Proprietary data from the California-based company, which accounts for nearly 50% of all U.S. properties sold at foreclosure auctions, shows that this trend is fueled by rising inventory levels in the retail market. Dates of Alto’s research found that the inventory of single-family homes for sale was up 40% year-over-year at the end of July.
“The drop in demand at the end of the second quarter could be an early indication that local developers buying at auction are becoming increasingly wary of rising retail stock, which means competition for the renovated homes they are selling or repurposing renting on the retail market – usually within six months of the sale. buying at auction,” Daren Blomquist, vice president of market economics at Auction.com, said in the report. “If the decline in demand continues into the third quarter, this would also portend a slowdown in house price growth.”
That statement is supported by First American Data released this week showed real house prices – adjusted for income levels and mortgage interest rates – fell 1.3% from May to June. On a year-over-year basis, five major U.S. markets (Raleigh; Austin; Portland, Oregon; Tampa; and Denver) saw prices decline 2% to 7% in June.
Auction.com noted that while “one month data does not constitute a trend,” the bidding behavior of buyers at foreclosure auctions is often a reliable indicator of future home price appreciation as these investors estimate what market conditions will be like three months from now to see. up to six months.
The data showed that overall demand among auction buyers grew between the first and second quarters of 2024, but there was a “marked decline” in June as there were fewer bids on properties, along with lower sales figures and lower price ratios compared with May.
For example, the average number of bids on properties sold through lender’s auctions (REO) – which involves assets not sold through foreclosure – fell 17% month over month and 3% year over year in June. And after hitting a two-year high in May, the foreclosure sale rate (i.e., the share of properties sold) fell 4% in June.
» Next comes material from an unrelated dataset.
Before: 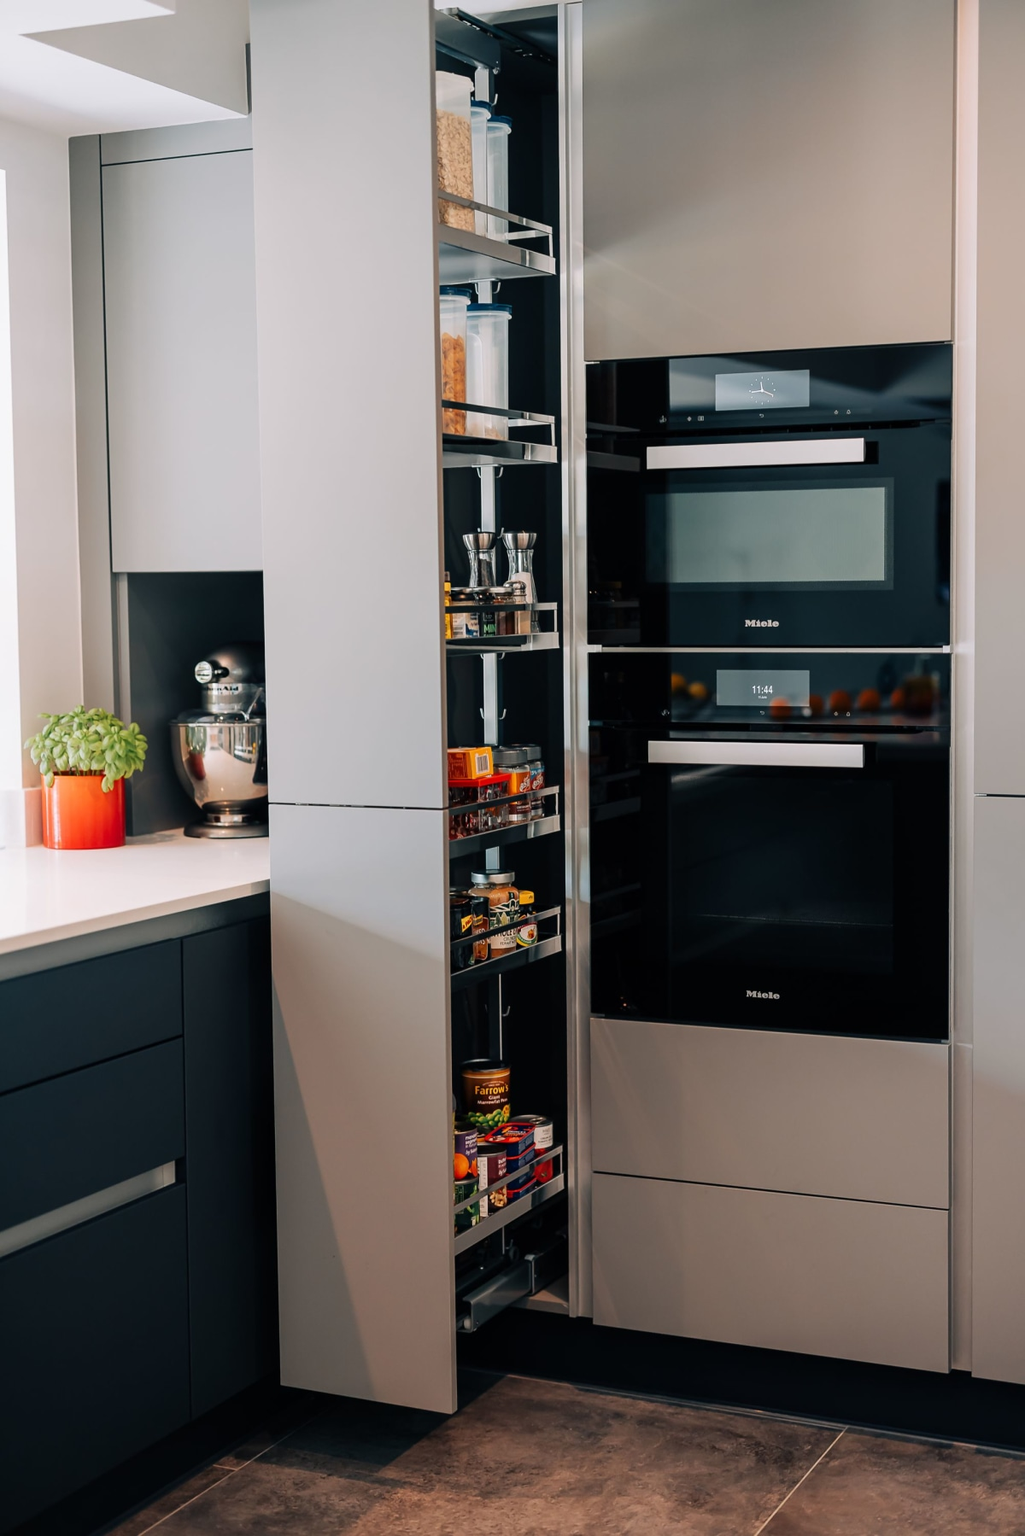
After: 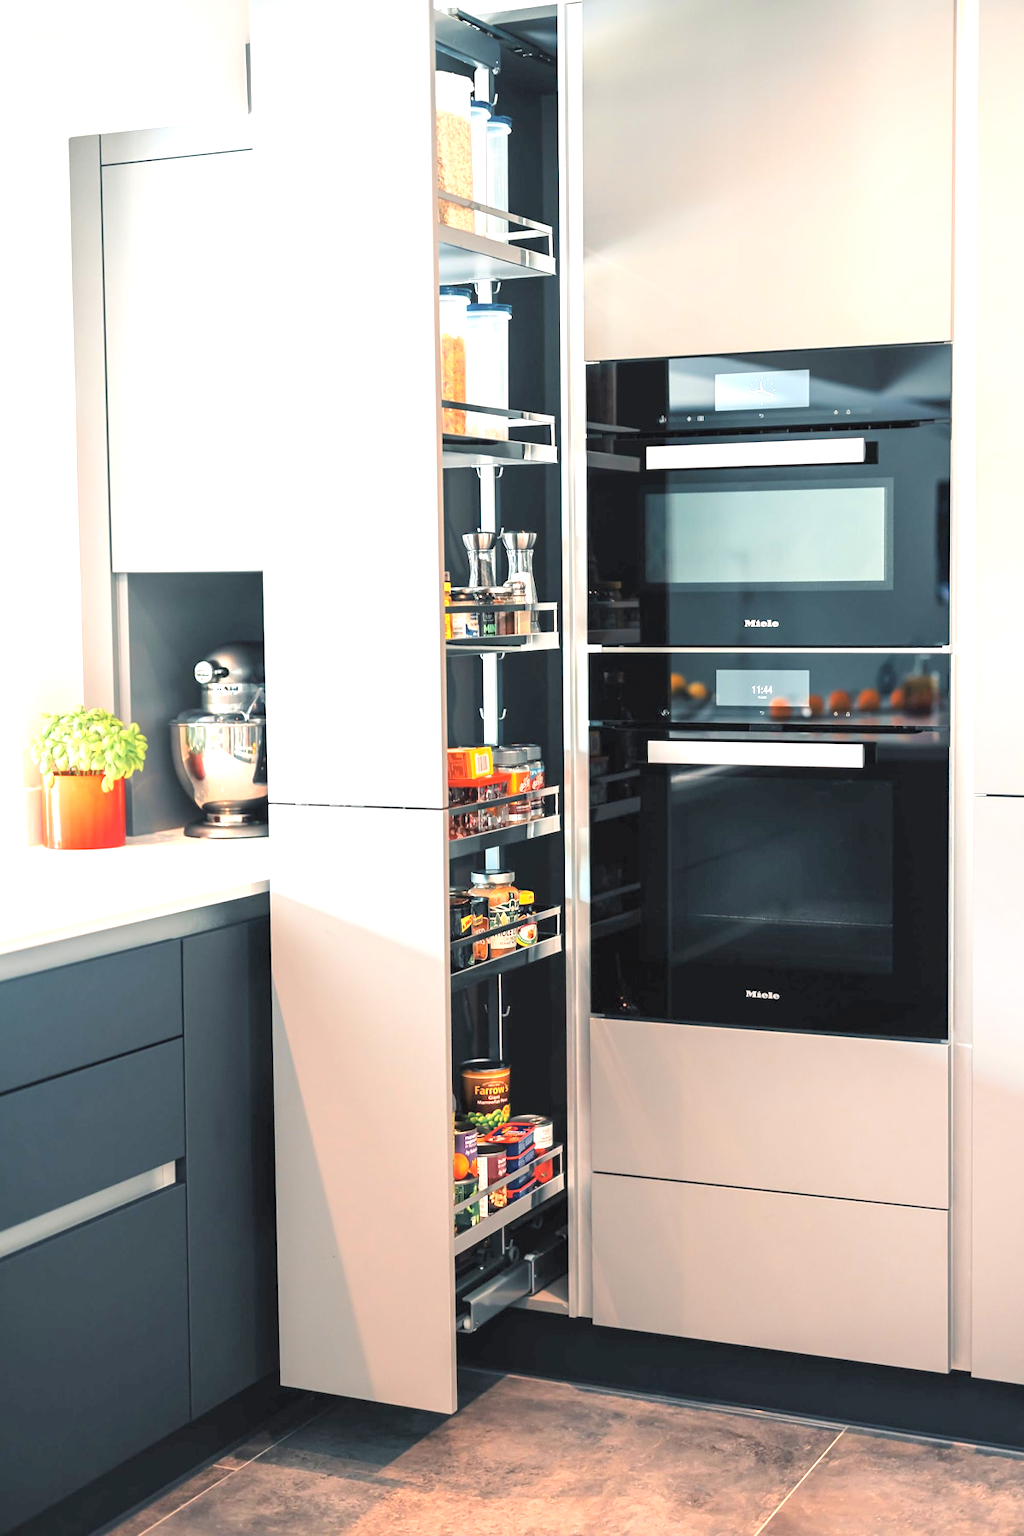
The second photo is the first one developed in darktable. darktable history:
exposure: black level correction 0, exposure 1.457 EV, compensate highlight preservation false
contrast brightness saturation: brightness 0.283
Meanwhile, bid-to-value ratios for both types of auctions have fallen from a two-year high in May. Winning bids at foreclosure auctions in June fell to an average of 58.7% of a property’s assessed value after repairs (ARV), while those at REO auctions averaged 58.6% of the ARV.
Bid-to-value ratios at foreclosures fell at least 10% month-over-month and year-over-year in key markets such as Miami, New Orleans, Tampa, Orlando and Denver. Auction.com noted that these metropolitan areas often have a high proportion of “stale” listings that have been on the market for more than 30 days, according to Redfin facts.
Lower demand levels are also reflected in bid-to-ask spreads, that is, what buyers are willing to pay versus what sellers are willing to take. In June, this difference increased to an average of 6 percentage points for foreclosure auctions and 11 percentage points for REO auctions.
“The widening bid-ask gaps in June were not so much the result of higher prices by sellers – primarily banks, non-banks, mortgage servicers and government-sponsored entities,” Auction.com explains in its report. “Instead, the widening bid-ask spread was primarily the result of the more dramatic price drop demanded by buyers between the start of the April quarter and the end of the June quarter.”
The supply of homes brought to both types of auctions is declining and is now less than half of pre-pandemic levels, according to Auction.com. This ties in with recent KernLogic data showing that US bankruptcies are near a 25-year low.
But distressed supply varies by location, and in some states — led by Connecticut, Alaska and Kentucky — more homes went to foreclosure in the second quarter of 2024 than in the first quarter of 2020 at the start of the COVID-19 pandemic. pandemic. Conversely, states like Florida, Rhode Island and Nebraska have less than a quarter of their inventory at foreclosure auctions.